The Regulatory Case for External Benchmarking
When the FCA finalised PS25/22 and introduced COBS 9B, it created a regulatory framework that fundamentally changes how firms must think about consumer segmentation. The targeted support regime does not simply require firms to group consumers into segments — it requires them to evidence that those segments are built on objective behavioural characteristics, not internal commercial priorities.
This distinction is critical. A firm that segments consumers based solely on its own book data — product holdings, balances, transaction history — is building segments that reflect what consumers do with that firm. It tells the firm nothing about what those consumers do elsewhere, how they compare to the broader market, or whether the segment boundaries are genuinely driven by consumer need rather than product architecture.
What COBS 9B Actually Requires
Under COBS 9B, firms must demonstrate that their targeted support segments are built using:
- Common characteristics: Observable behavioural traits that group consumers with genuinely shared needs and circumstances
- Excluding characteristics: Evidence-based criteria that distinguish one segment from another, ensuring consumers receive appropriately tailored support
- Better position test: Proof that consumers who receive a ready-made suggestion are, on balance, in a better position than they would have been without it
Each of these requirements implicitly demands a market-wide perspective. You cannot credibly claim that your segments capture “common characteristics” if your evidence base is limited to your own provider data. The FCA will rightly ask: common relative to what?
The Internal Data Trap
Most firms begin their targeted support journey by analysing their existing client data. This is a natural starting point, but it creates a dangerous circularity.
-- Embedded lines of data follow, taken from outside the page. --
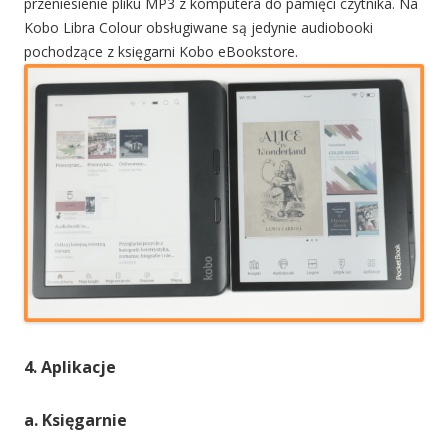
przeniesienie pliku MP3 z komputera do pamięci czytnika. Na
Kobo Libra Colour obsługiwane są jedynie audiobooki
pochodzące z księgarni Kobo eBookstore.
4. Aplikacje
a. Księgarnie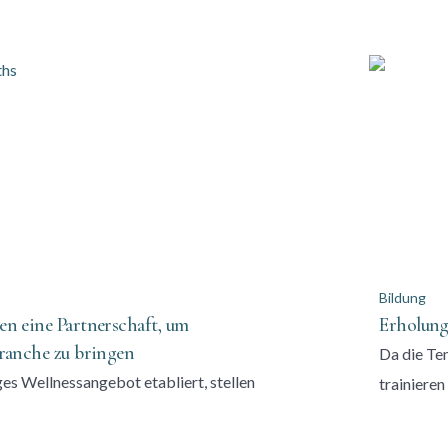
Bildung
en eine Partnerschaft, um
Erholung
branche zu bringen
Da die Te
es Wellnessangebot etabliert, stellen
trainieren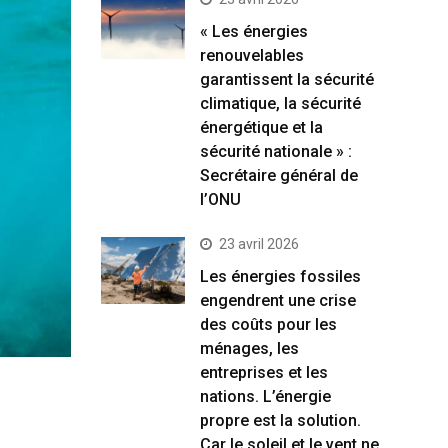
« Les énergies
renouvelables
garantissent la sécurité
climatique, la sécurité
énergétique et la
sécurité nationale » :
Secrétaire général de
l’ONU
23 avril 2026
Les énergies fossiles
engendrent une crise
des coûts pour les
ménages, les
entreprises et les
nations. L’énergie
propre est la solution.
Car le soleil et le vent ne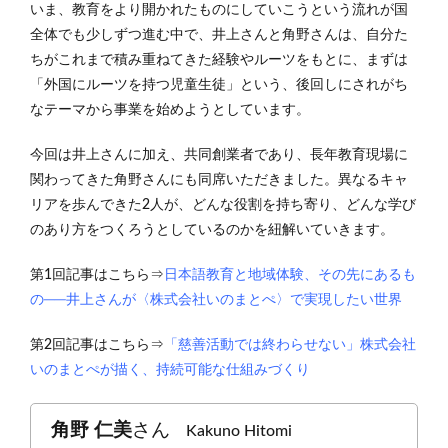
いま、教育をより開かれたものにしていこうという流れが国
全体でも少しずつ進む中で、井上さんと角野さんは、自分た
ちがこれまで積み重ねてきた経験やルーツをもとに、まずは
「外国にルーツを持つ児童生徒」という、後回しにされがち
なテーマから事業を始めようとしています。
今回は井上さんに加え、共同創業者であり、長年教育現場に
関わってきた角野さんにも同席いただきました。異なるキャ
リアを歩んできた2人が、どんな役割を持ち寄り、どんな学び
のあり方をつくろうとしているのかを紐解いていきます。
第1回記事はこちら⇒
日本語教育と地域体験、その先にあるも
の──井上さんが〈株式会社いのまとぺ〉で実現したい世界
第2回記事はこちら⇒
「慈善活動では終わらせない」株式会社
いのまとぺが描く、持続可能な仕組みづくり
角野 仁美
さん
Kakuno Hitomi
Your internal data reflects the outcomes of your own distribution, pricing, and product design decisions. Segments derived from this data will inevitably mirror your existing product architecture rather than genuine consumer need.
Consider a pension provider that segments decumulation customers by pot size alone using internal data. The resulting segments will reflect the provider’s own client mix — shaped by years of marketing, default fund selection, and employer scheme wins. A consumer with a £150,000 pot at Provider A may have fundamentally different needs, risk appetite, and cross-provider behaviour than a consumer with the same pot size at Provider B.
Without external benchmarking data, the firm has no way to know whether its pot-size-based segments genuinely capture distinct consumer needs or simply reflect its own distribution history.
What External Benchmarking Provides
External benchmarking data — particularly cross-provider behavioural data — solves this problem by providing an independent reference frame. When you benchmark your segments against market-wide consumer behaviour, you can:
- Validate segment boundaries: Confirm that the characteristics you use to define segments are genuinely discriminating across the market, not just within your book
- Identify blind spots: Discover consumer behaviours that your internal data cannot capture — such as multi-provider holdings, switching intent, or cross-product interactions
- Quantify “better position”: Measure whether your targeted support suggestions actually improve outcomes relative to market benchmarks, not just relative to doing nothing
- Defend against regulatory challenge: Demonstrate to the FCA that your segmentation methodology incorporates objective, third-party evidence rather than relying exclusively on data you control
The FCA’s Supervisory Approach
The FCA has been clear that it will take a data-driven approach to supervising targeted support compliance. Firms should expect supervisory questions along the following lines:
- How did you determine the characteristics that define each segment?
- What evidence supports the claim that these characteristics are “common” to the consumers in each segment?
- How do you know your excluding characteristics are genuinely differentiating rather than arbitrary?
- What independent data sources did you use to validate your segmentation?
- How do you measure whether consumers are in a “better position” after receiving targeted support?
Firms that can point to cross-provider behavioural benchmarks will be in a significantly stronger position to answer these questions than firms relying solely on internal analytics.
Practical Implementation
External benchmarking does not replace internal data analysis — it complements it. The most defensible approach combines:
- Internal analysis to understand your existing client base and identify preliminary segment hypotheses
- External benchmarking to validate those hypotheses against market-wide behaviour and refine segment boundaries
- Ongoing monitoring using both internal and external data to track whether targeted support is delivering better outcomes over time
This combined approach gives firms both the granularity of their own data and the objectivity of independent market evidence — exactly what the FCA expects to see.
Key Takeaway
Under PS25/22, firms that rely exclusively on internal data to build targeted support segments face significant regulatory risk. External benchmarking provides the independent, objective evidence base that makes segments defensible — and it is increasingly clear that the FCA expects firms to look beyond their own book when designing targeted support.